I saw this advertisement on Cat Forum. Has anyone read this yet? Any thoughts on what it says and the success of it?


----------



## its.alice (Jun 15, 2011)

Off topic: Is it just me or does that book cover have a misspelled word? "LittLer"???


----------



## my5kitties (Sep 13, 2005)

its.alice said:


> Off topic: Is it just me or does that book cover have a misspelled word? "LittLer"???


Not just you... I see it, too.


----------



## Mitts & Tess (Sep 4, 2004)

Gosh I didn’t ever notice that. But I’m the world worst speller. Duh. I know everyone on the forum cringes at my postings with my spelling and punctuation.


----------



## my5kitties (Sep 13, 2005)

Mitts & Tess said:


> Gosh I didn’t ever notice that. But I’m the world worst speller. Duh. I know everyone on the forum cringes at my postings with my spelling and punctuation.


I don't cringe. I cringe for other people's posts, but not yours.


----------



## Xanti (Nov 4, 2008)

Interesting, wonder if someone should drop them a line


----------



## MowMow (Nov 6, 2010)

my4kitties said:


> I don't cringe. I cringe for other people's posts, but not yours.


This.


----------



## marie73 (Jul 12, 2006)

^ Agreed. Rudeness, cruelty and stupidity make me cringe, I can live with bad spelling and grammar.

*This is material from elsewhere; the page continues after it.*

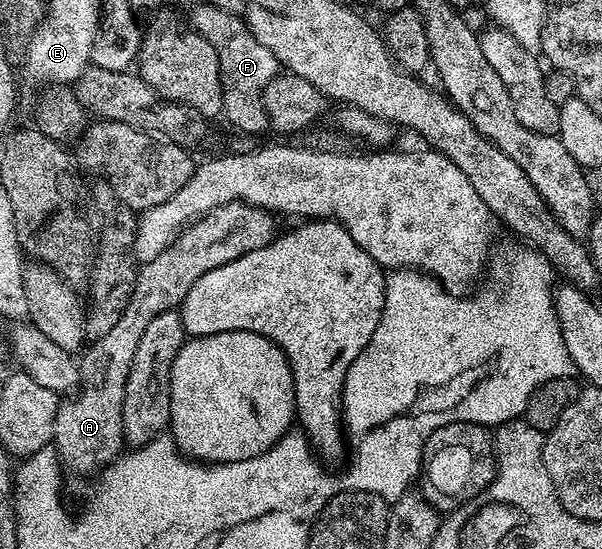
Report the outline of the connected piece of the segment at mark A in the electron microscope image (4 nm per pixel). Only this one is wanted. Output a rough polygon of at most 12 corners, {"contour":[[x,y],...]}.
{"contour":[[241,200],[185,225],[137,269],[120,322],[81,353],[56,410],[69,475],[123,451],[124,386],[148,322],[192,282],[276,235]]}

Maybe the title of the book is on purpose. The problem is that it's a little box. Maybe the advice inside is to "Get a Bigger Box."


----------



## doodlebug (May 13, 2006)

I thought it might be an optical illusion, so I took the photo and blew it up...yup it's spelled wrong.


----------



## jmw (Jul 22, 2011)

I would like to point out that that is not the actual book cover. That is just some CGI mock-up. The actual book has it spelled correctly.

I've seen this brought up on another forum and someone had the book.


----------



## marie73 (Jul 12, 2006)

Well, he must have approved it. When you click on the ad, the site has typos and grammatical errors, too. Not great for advertising. A simple spell-check could have fixed this.


----------



## Rebbie (Jul 11, 2011)

marie73 said:


> Well, he must have approved it. When you click on the ad, the site has typos and grammatical errors, too. Not great for advertising. A simple spell-check could have fixed this.


Yeah, and if you can't get the cover right it doesn't bode well for the rest of the book...

Kinda reminds me of the ugliest tattoos website, on the tattoos where people misspell the words they have forever on their skin. Sad waste of time and money if you are going to be so sloppy...


----------



## jmw (Jul 22, 2011)

marie73 said:


> Well, he must have approved it. When you click on the ad, the site has typos and grammatical errors, too. Not great for advertising. A simple spell-check could have fixed this.


I highly doubt the writer of the book has much to do with that website. I would imagine whoever is publishing it paid someone to do the site and they signed off on it.

And for the actual cover;


----------



## marie73 (Jul 12, 2006)

That's even worse. If you're paying someone else, it should be correct. Bad work by both parties.


----------